• DIRECTIONS FOR THIS TASK:
Copy out the records word for word, starting at the very beginning and going through the line that contains "crop: bottom 24.967%".

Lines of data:
** start **
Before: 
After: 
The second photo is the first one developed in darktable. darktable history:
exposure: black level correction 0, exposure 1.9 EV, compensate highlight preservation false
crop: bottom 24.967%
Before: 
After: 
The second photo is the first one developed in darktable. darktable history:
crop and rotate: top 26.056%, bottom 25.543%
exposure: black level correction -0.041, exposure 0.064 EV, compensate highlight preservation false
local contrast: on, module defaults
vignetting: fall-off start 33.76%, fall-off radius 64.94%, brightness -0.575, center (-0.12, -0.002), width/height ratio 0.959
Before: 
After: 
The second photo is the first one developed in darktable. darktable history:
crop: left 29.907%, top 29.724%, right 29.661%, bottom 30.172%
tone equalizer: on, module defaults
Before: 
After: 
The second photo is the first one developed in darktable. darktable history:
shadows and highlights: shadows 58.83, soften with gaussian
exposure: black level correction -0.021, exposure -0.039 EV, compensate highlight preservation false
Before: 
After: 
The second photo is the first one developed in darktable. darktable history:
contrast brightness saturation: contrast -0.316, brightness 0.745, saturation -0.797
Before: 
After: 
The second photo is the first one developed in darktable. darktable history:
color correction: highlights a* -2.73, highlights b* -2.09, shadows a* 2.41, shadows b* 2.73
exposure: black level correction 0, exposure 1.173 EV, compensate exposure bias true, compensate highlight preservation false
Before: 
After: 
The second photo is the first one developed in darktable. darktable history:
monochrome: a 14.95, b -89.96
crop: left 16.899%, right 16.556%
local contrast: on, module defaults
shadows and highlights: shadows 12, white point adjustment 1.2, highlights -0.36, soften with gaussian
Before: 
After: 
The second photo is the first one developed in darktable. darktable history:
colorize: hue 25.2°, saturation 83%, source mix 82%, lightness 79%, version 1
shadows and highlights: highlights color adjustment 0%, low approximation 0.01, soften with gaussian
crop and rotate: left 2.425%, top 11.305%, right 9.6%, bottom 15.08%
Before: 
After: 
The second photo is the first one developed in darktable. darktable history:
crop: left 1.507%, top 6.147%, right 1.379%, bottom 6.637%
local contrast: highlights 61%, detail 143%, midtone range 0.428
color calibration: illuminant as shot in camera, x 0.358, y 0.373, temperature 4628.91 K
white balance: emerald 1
** end **
• EXERCISE RESULT:
Before: 
After: 
The second photo is the first one developed in darktable. darktable history:
exposure: black level correction 0, exposure 1.9 EV, compensate highlight preservation false
crop: bottom 24.967%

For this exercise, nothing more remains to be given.